My point is, if, just by means of grainy video, it was clear to presumably lay persons, like The Apprentice and Ray60, that the Range Rover looked unstable, how could it not also have looked and occurred to the persons actually driving the vehicle and making the video? It beggars belief, surely. QED, Autocar and its journalists knew/know that the Range Rover had/has a significant stability problem, and yet they continue on, as do 99.9% of the collective automotive media, blithely and cynically plugging the new Range Rover, as 'The Best SUV/Luxury Car in the World'. Unbelievable! These people are either of cretinous-level IQ, or much more likely, will do and say absolutely anything to maintain the pay cheque rolling in, i.e., they are utterly immoral, and in this case, are positively dangerous and injurious to one's health. Please, beware!

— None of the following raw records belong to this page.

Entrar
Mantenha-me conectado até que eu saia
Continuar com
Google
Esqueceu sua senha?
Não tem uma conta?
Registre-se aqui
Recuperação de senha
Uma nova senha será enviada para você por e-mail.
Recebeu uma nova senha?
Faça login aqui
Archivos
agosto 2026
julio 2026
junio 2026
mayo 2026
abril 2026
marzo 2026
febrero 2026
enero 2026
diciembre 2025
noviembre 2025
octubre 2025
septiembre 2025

I'll say lastly, this confirms my view to the nth degree of the real nature of JLR, and its owner, Tata. They have set out deliberately to exploit the brand name of Jaguar Land Rover/Range Rover. They are not investing billions, as the mainstream media lackeys would have you believe. They are running on a shoestring, R&D wise, as evidenced by this astonishingly undeveloped 'new' Range Rover, with its borrowed Ford-developed platform, and things like the 'new' V6 petrol engine, being nothing more than the actual existing V8 engine cut down, and even sharing the V8's block, to save cost, or, bringing us right up to date, the new Range Rover Sport, which looks so obviously cheapened out.
As I said the last time I was here, Tata had planned since back in early 2011 to IPO JLR in 2012, with a view to cashing in by up to $20 billion, against a 2008 purchase price of $2.5bn. The collapse of the general world economy and semi-fraudulent IPOs like Facebook, queered the pitch, and left Tata stuck holding their 'prized' asset. The truth is, this 'asset', like any car company, is draining the parent company, by way of requirements for massive R&D spend to keep up with forging ahead competition. Added to that, the Indian economy is in reverse, and Tata's market share is falling even faster than the overall market.

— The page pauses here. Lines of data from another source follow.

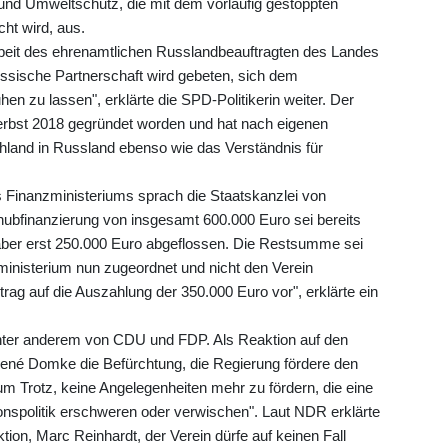
 und Umweltschutz, die mit dem vorläufig gestoppten
ht wird, aus.
eit des ehrenamtlichen Russlandbeauftragten des Landes
ssische Partnerschaft wird gebeten, sich dem
hen zu lassen", erklärte die SPD-Politikerin weiter. Der
m Herbst 2018 gegründet worden und hat nach eigenen
hland in Russland ebenso wie das Verständnis für
inanzministeriums sprach die Staatskanzlei von
ubfinanzierung von insgesamt 600.000 Euro sei bereits
 aber erst 250.000 Euro abgeflossen. Die Restsumme sei
inisterium nun zugeordnet und nicht den Verein
rag auf die Auszahlung der 350.000 Euro vor", erklärte ein
nter anderem von CDU und FDP. Als Reaktion auf den
né Domke die Befürchtung, die Regierung fördere den
m Trotz, keine Angelegenheiten mehr zu fördern, die eine
nspolitik erschweren oder verwischen". Laut NDR erklärte
ion, Marc Reinhardt, der Verein dürfe auf keinen Fall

Contrary to the public PR construct of JLR being a massive money spinner and an unalloyed success, the truth is Tata are sh!t scared of the massive financial drain of its JLR division. To square the circle of public perception 'massive success' and internal reality of life threatening cash haemorrhaging, due to ongoing and ramping up R&D spend, Tata/JLR are hollowing-out 'new' product like the 'new' I4, V6 petrol engines, overweight, rebodied-XK F-type and perhaps the most egregious, given how much they charge for it, the new Range Rover, with the disastrous consequences shown in the video above graphically.

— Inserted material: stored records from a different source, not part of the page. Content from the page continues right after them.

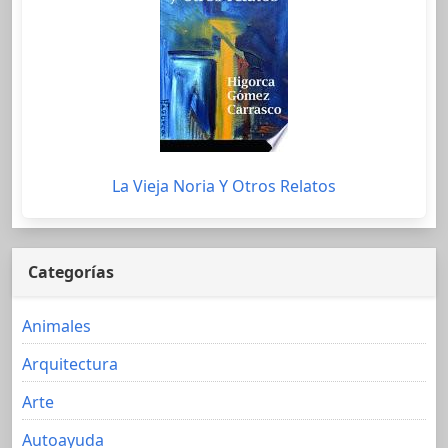
La Vieja Noria Y Otros Relatos
Categorías
Animales
Arquitectura
Arte
Autoayuda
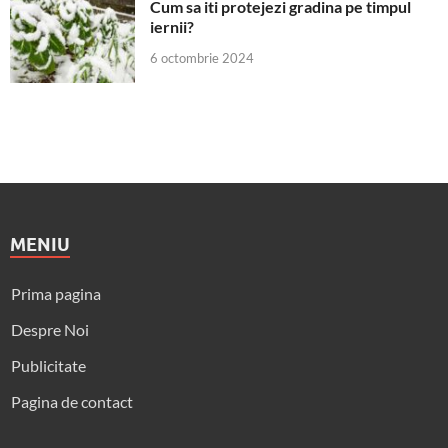
Cum sa iti protejezi gradina pe timpul
iernii?
6 octombrie 2024
MENIU
Prima pagina
Despre Noi
Publicitate
Pagina de contact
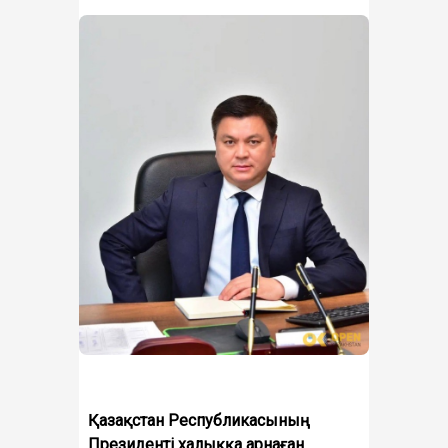
Қазақстан Республикасының
Президенті халыққа арнаған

Compare Tata's hollowing-out approach to that of Geely's with Volvo. Volvo, although less than three years post-Ford ownership, compared to JLR's five years, is further down the road to its own designed and developed vehicle platforms and powertrains, with genuine major spend on these enormously expensive 'big-ticket' items, in comparison to Tata/JLR's continuing exploitation of Ford's aging legacy product.
In conclusion, I can but not admit giving into the feeling of Schadenfreude, thinking here especially of those who pronounced the new Range Rover 'to be a massive engineering achievement' and 'JLR is on a roll' - no pun intended, reference the Range Rover's instability - I told ya!